Helpful tips to engage your child in reading.
What You Need:
• Children’s books
What To Do:
1. Let your child pick a book to read.
2. Have him sit close to you. Point out and read the title and the names of the author and the illustrator.
3. Read the book with him, changing the tone of your voice to match the mood of the story. For example, use a loud voice when there is a lot of action or a quiet voice when something sad or scary is happening.
4. Involve your child by having him turn the pages and by asking questions about the story. You might ask, “What do you think will happen next?” or “How do you think (fill in character’s name) feels?”
5. At the end of the book, ask questions about what happened, where the events took place, and what he liked or did not like about the story.
6. When he is familiar with the story, ask him to “read” it to you. Let him tell you the story in his own words as you go through the book together.
Preview the book before reading it to your child, searching for words that your child may not know. Be prepared to explain their meanings. As you read the story, draw your child’s attention to two or three of the new words.
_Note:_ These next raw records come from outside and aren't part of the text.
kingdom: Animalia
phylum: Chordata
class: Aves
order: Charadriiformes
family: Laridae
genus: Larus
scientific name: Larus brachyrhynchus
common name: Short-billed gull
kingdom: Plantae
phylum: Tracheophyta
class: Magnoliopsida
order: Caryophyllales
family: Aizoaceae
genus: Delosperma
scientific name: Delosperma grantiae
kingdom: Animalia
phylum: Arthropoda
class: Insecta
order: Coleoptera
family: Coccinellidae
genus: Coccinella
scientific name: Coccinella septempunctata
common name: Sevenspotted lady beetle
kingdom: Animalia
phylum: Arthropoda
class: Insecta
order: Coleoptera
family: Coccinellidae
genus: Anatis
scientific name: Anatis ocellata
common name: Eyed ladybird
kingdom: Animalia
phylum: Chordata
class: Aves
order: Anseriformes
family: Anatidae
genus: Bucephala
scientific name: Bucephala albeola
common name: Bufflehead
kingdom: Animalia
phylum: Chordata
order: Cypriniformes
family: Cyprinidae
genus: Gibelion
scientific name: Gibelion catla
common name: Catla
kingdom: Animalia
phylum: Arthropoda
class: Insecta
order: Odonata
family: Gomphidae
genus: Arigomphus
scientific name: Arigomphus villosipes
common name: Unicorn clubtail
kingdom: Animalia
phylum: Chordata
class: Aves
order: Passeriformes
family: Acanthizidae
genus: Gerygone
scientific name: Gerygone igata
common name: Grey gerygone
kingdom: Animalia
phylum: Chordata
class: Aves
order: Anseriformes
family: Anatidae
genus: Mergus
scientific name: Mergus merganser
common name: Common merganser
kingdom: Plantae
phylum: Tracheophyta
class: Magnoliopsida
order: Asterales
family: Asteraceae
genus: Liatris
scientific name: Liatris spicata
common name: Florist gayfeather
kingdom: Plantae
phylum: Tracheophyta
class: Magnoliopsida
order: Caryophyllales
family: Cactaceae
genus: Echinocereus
Talk to your child about the meaning of these new words. Then, try to use the words in a sentence. For example, if you just read, “Keoni and the shark (niuhi) were exhausted after swimming so far,” ask your child what he thinks “exhausted” means. If he is not sure, use it in a sentence: “After we play at the beach, you always fall asleep on the way home because you are exhausted.” Find different ways to use these new words in sentences as you are talking with your child later in the day or the week.